2. Most of the content on the NCLEX exam is based on adult med/surg nursing. Those new gradds who have not yet taken the NCLEX who work on adult med/surg floors have the advantage int that what they are learning and doing at their jobs helps them review for NCLEX. The same is not tre for a unit such as NICU, where there is virtually no overlap in the content. The new grad is trying to focus on learning NICU stuff -- and that may take away from their ability to also study different content for taking the NCLEX. It's hard to learn two very different fields simultaneously.
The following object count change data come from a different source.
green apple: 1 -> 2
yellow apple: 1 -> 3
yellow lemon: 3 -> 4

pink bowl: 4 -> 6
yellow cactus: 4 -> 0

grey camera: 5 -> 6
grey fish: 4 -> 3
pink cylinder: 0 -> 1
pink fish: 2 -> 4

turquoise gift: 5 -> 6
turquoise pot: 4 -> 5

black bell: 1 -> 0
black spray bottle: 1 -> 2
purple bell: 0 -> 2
3. Many adult specialty units (such as ICU and the ED) require that the new employee has exceptionally strong patient assessment skills, organization skills, family interaction skills, etc. Even a good orientation program may not be enough to fully prepare a new grad to function at the needed level in 4-6 months. Some of those units find that nurses with a little experience behind them are more likely to succeed because they come with a stronger foundation.
4. Many students get only the briefest of experience in some of those specialty units and may have unrealistic ideas about their ability to step into the job as a new grad. Again, having some experience on a general med/surg unit may help new nurses develop a more realistic view of their own capabilities and preparedness for handling the most complex situations.
So ... I recommend assessing the situation thoroughly. Assess your own strengths and learning needs and also assess the unit's orientation program.
ICURNGUY
64 Posts
I'm right there with you KFF! I work on a med/surg floor and graduate in 1 year. I am transferring to the ED in our hospital because that is my calling. They are more than willing to work with me when I am done. They also told me to try to start in med/surg, but that is not for me by any means. ED and ICU.....I hate getting more blankets and jello! Go with what you want, what's calling you!